Christiane Jatahy – WHAT IF THEY WENT TO MOSCOW ?
Christiane Jatahy
WHAT IF THEY WENT TO MOSCOW ?
Théâtre
2015
France
What if they went to Mocow ? est une adaptation libre des Trois soeurs de Tchekhov par la metteuse en scène brésilienne Christiane Jatahy. L’expérience de ce spectacle est double : on assiste d’abord à un film tourné et monté en direct puis à la pièce, ou l’inverse. Au-delà des problématiques évoquées par la pièce et son adaptation, se trouvent des problématiques de mise en scène du regard du spectateur.
Assister à ce spectacle c’est faire l’expérience de chocs à différents niveaux : le choc face à la violence et à la nudité dans le jeu, le choc face au bris du quatrième mur et le choc face au questionnement sur le regard et son rôle dans l’expérience d’un spectacle.
Le sujet de la pièce interpelle toujours : trois sœurs qui idéalisent Moscou et s’imaginent que s’installer là-bas leur permettrait de vivre une nouvelle vie. Mais elles n’arrivent jamais à faire ce premier pas. Christiane Jatahy imagine Moscou comme une utopie, comme la métaphore d’une nouvelle naissance. La question au centre de ce spectacle est : est-il possible de changer ? La mise en scène propose plusieurs réponses à cette question.
Le changement est une épreuve violente. Chaque sœur incarne une étape différente de la vie et chacune aspire à différents changements selon leurs rêves et désirs. Ainsi chaque sœur passe par une désillusion violente : Irina se déshabille et se plonge dans l’eau, comme si elle cherchait à se noyer, à figer son innocence. Olga s’immerge elle aussi, mais toute habillée. La plus grande violence vient de Maria, partagée entre l’espoir que ses rêves se réalisent et les désillusions qu’elle a déjà connues. On assiste à une scène d’amour entre elle et son amant. Il la quitte et elle se masturbe, de plus en plus fort jusqu’à se frapper. De plus, le spectateur fait par deux fois l’expérience de cette violence à travers les deux médiations : théâtre et cinéma. Le choc naît à la fois de la nature de l’acte et de la manière dont on y est exposé.
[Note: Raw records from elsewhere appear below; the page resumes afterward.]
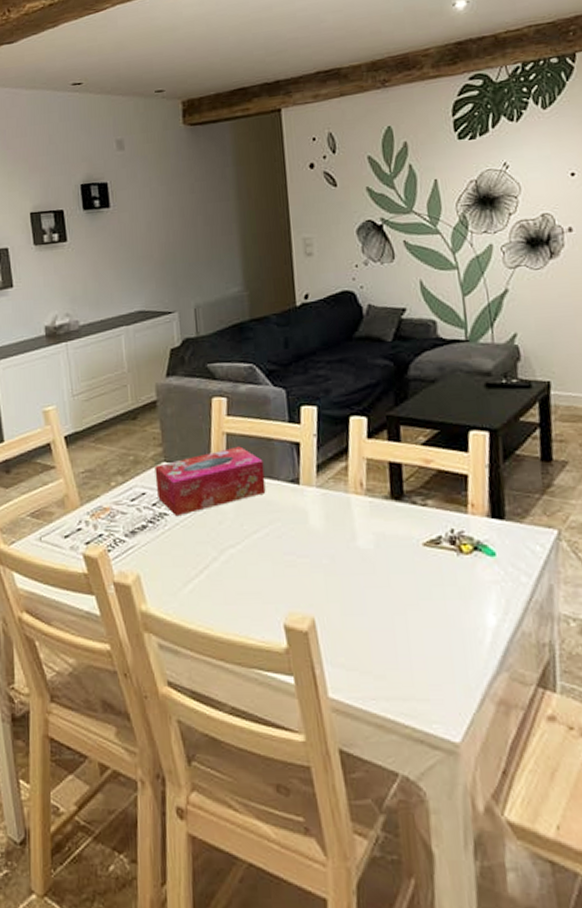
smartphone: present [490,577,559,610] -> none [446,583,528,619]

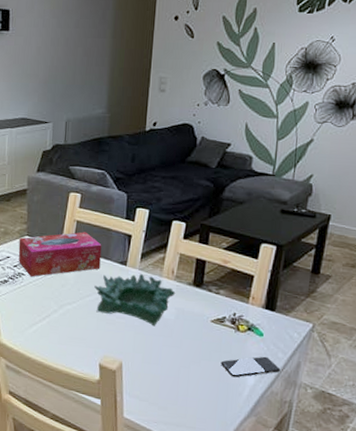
decorative bowl: none [262,491,370,562] -> present [94,273,176,327]
smartphone: none [446,583,528,619] -> present [220,356,280,378]

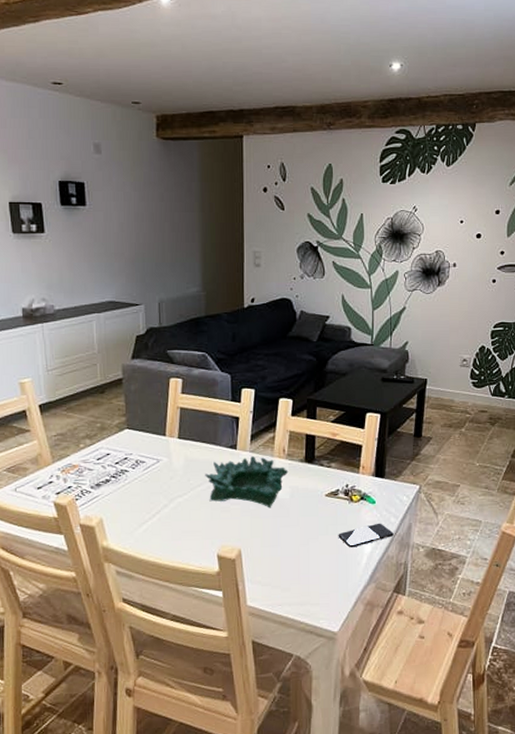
tissue box: present [18,231,102,277] -> none [118,418,210,473]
La représentation cinématographique permet de plonger le spectateur dans le drame tchekhovien à l’aide de plans serrés, de gros plans où le personnage met son cœur à nu et exprime ses rêves et ses angoisses. Le spectateur est saisi par l’intensité de l’intrigue. La représentation théâtrale, quant à elle, permet de déployer l’exaltation des trois sœurs dans leur cri « À Moscou, À Moscou ! » et dans leur manière de s’encourager mutuellement dans leur fantasme de changement.
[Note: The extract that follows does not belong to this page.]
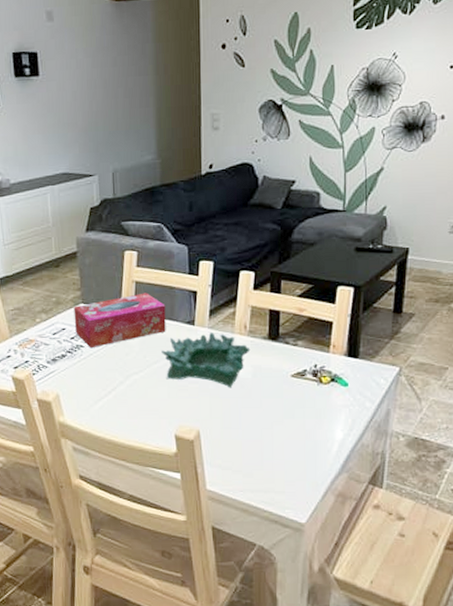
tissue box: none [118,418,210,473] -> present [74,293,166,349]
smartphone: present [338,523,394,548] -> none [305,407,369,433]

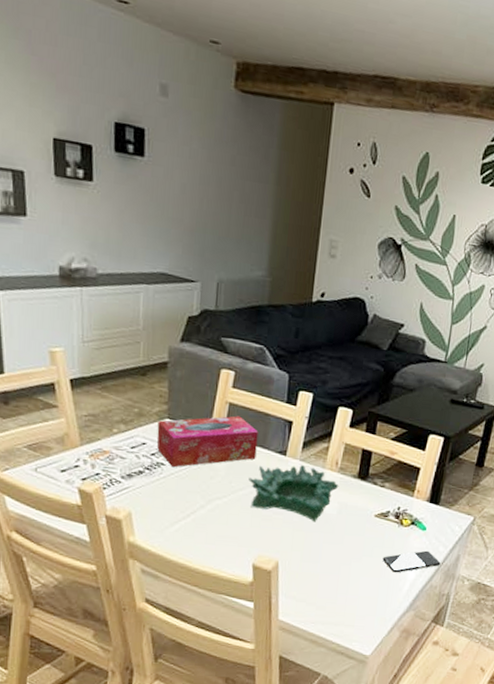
smartphone: none [305,407,369,433] -> present [382,550,441,573]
Tout est mis en œuvre pour impliquer le spectateur sur ce qu’il est en train de voir, et cela inclus bousculer ses habitudes en brisant le quatrième mur. Ainsi, les spectateurs participent au dîner d’anniversaire d’Irina : les actrices leur servent gâteau, champagne, vin et petits fours puis les invitent à danser sur scène. Dans la salle où est projeté le film, on se retrouve à certains moments face à l’image du gradin des spectateurs qui assistent à la représentation théâtrale dans une autre salle. A la fin de la pièce, une actrice dit « Est-ce un film, est-ce une pièce de théâtre ? Peut-être que c’est les deux à la fois, et en même temps ». Puis les comédiennes semblent traverser l’écran et changent de salle pour s’adresser en chair et en os aux spectateurs du film. En brisant les conventions théâtrales et cinématographiques, Christiane Jatahy provoque autant de chocs qui ébranlent le spectateur et le poussent à réfléchir autant à la fable qu’aux conditions de sa représentation.
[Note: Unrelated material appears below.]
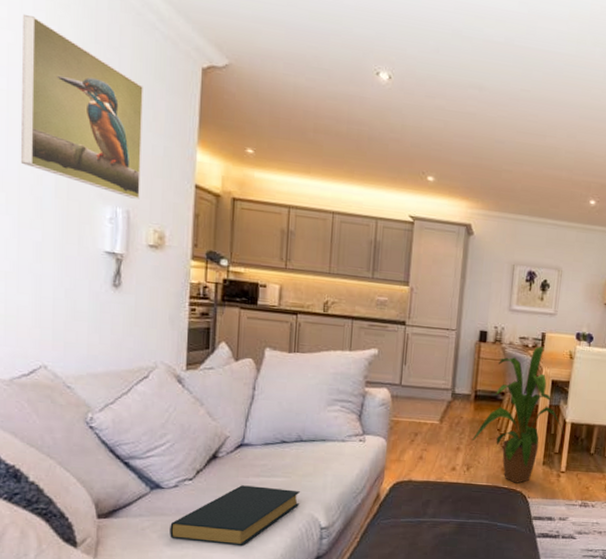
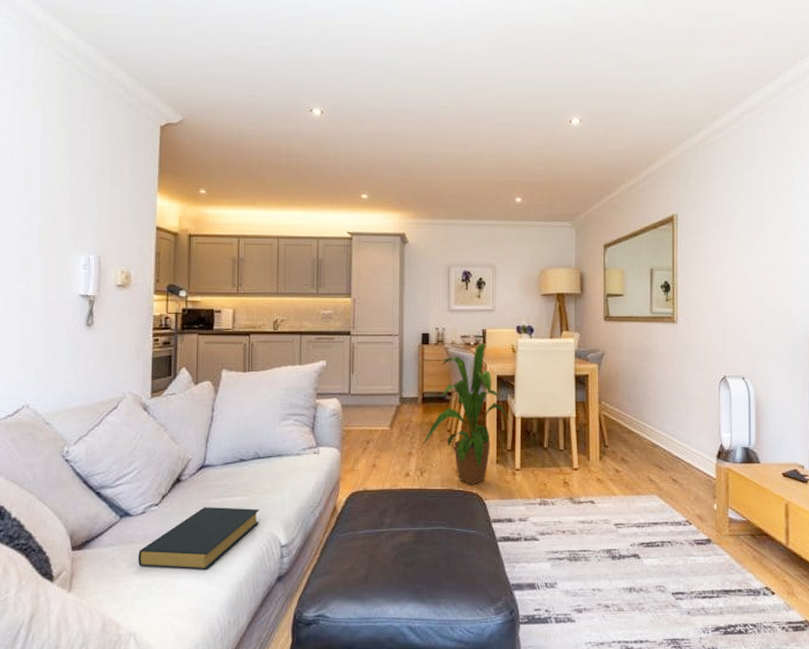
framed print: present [21,13,143,199] -> none [11,102,112,245]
Lorsque le spectateur assiste à la deuxième représentation, il n’est plus spectateur de la fable, mais il est spectateur de questions de représentations. Il est à la fois spectateur de la deuxième et de la première représentation puisque certaines scènes ne sont visibles que dans l’un ou l’autre des deux médiums. Le spectacle ne peut ainsi se construire qu’en conjuguant deux regards : celui de la caméra et celui du spectateur de théâtre. Les deux formes existent en même temps, à la fois matériellement, dans les deux salles, et dans l’esprit du spectateur qui les juxtapose afin d’avoir une image complète de la représentation.
Cette œuvre lie dans sa mise en scène de nombreuses formes de chocs qui sont révélateurs d’autant de problématiques qui sous-tendent le spectacle. Il s’agit de mettre en branle la réflexion du spectateur pour lui permettre de comprendre la pièce.